Support IIO devices
This will be useful on tablets and phones to test for accelerometers, compasses, quaternion sensors, etc.
In particular, accelerometers will behave differently if they have a "trigger" or not, if they have scan_elements, etc.
I don't seem to have an IIO hardware (at least not on my ThinkPad X230 and on my Google Nexus 4 phone), so I can't investigate for myself what's missing here.
- The
/sys/bits should certainly be ok, or is there something missing? How far do you get with detection if youumockdev-recordsuch a device and recreate it in a testbed (umockdev-run)? - Do these devices have a
/dev/node? If so, do they need any particularioctls which umockdev needs to learn? Or are these just normal char devices where you read/write from/to?
Some general info (umockdev-record dump, /dev structure, an open/read/write/ioctl/close strace what happens if some program talks to the device) would be appreciated. Thanks!
iio is bus instead of class (fixed by #94)
@dlech: Is that the only issue that keeps iio device emulation from working?
Probably. It doesn't use any ioctls that I know of. I haven't done anything fancy with it yet though.

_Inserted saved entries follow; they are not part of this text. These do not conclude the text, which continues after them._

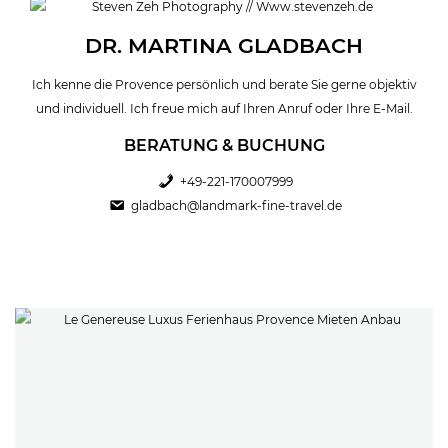
DR. MARTINA GLADBACH
Ich kenne die Provence persönlich und berate Sie gerne objektiv
und individuell. Ich freue mich auf Ihren Anruf oder Ihre E-Mail.
BERATUNG & BUCHUNG
+49-221-170007999
gladbach@landmark-fine-travel.de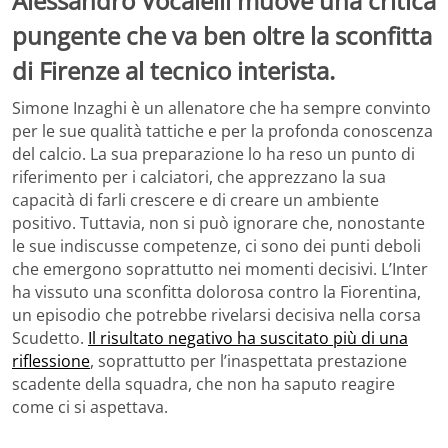
Alessandro Vocalelli muove una critica
pungente che va ben oltre la sconfitta
di Firenze al tecnico interista.
Simone Inzaghi è un allenatore che ha sempre convinto
per le sue qualità tattiche e per la profonda conoscenza
del calcio. La sua preparazione lo ha reso un punto di
riferimento per i calciatori, che apprezzano la sua
capacità di farli crescere e di creare un ambiente
positivo. Tuttavia, non si può ignorare che, nonostante
le sue indiscusse competenze, ci sono dei punti deboli
che emergono soprattutto nei momenti decisivi. L’Inter
ha vissuto una sconfitta dolorosa contro la Fiorentina,
un episodio che potrebbe rivelarsi decisiva nella corsa
Scudetto.
Il risultato negativo ha suscitato più di una
riflessione
, soprattutto per l’inaspettata prestazione
scadente della squadra, che non ha saputo reagire
come ci si aspettava.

Probably. It doesn't use any ioctls that I know of. I haven't done anything fancy with it yet though.
A way to manage the ring-buffers where the latest readouts are kept would be useful, but just being to instantiate the device is nice already.
No, there are no ioctls in iio. You can emulate things with a "dummy" kernel device (if you want to compile your own kernel and check things out).
I just ran into umockdev - very cool.
This would be nice to use umockdev for validation automatic test of libiio - right now it's alot of manual testing when we make a release. Since libiio uses multiple backends (local, network, usb, serial), and iiod (which serve up local IIO devices to remote applications over USB or network), getting local working would be the most useful, but we eventually use all.
Since usb looks like it is more supported - I will start with there to get familiar with umockdev.
I've managed to make it work. It's not super easy, as I didn't want to rely on the ioctl() capture and replay, as it's not great for interactive tests.
It would be great if umockdev had some helper tools for that, something that could mock /dev devices which are just fancy data buffers (and which could mock -EAGAIN too).
See https://gitlab.freedesktop.org/hadess/iio-sensor-proxy/-/issues/317
A few years ago, I did some experimenting using libfuse to provide simulated sysfs devices - mainly to simulate returning errors like that. It looked promising but I didn't get very far with it.
The SPI emulation from #125 could be a starting point now. In this case, my guess that custom code by using #132 might be better though. That can also mock -EAGAIN, it cannot mock poll state at this point though.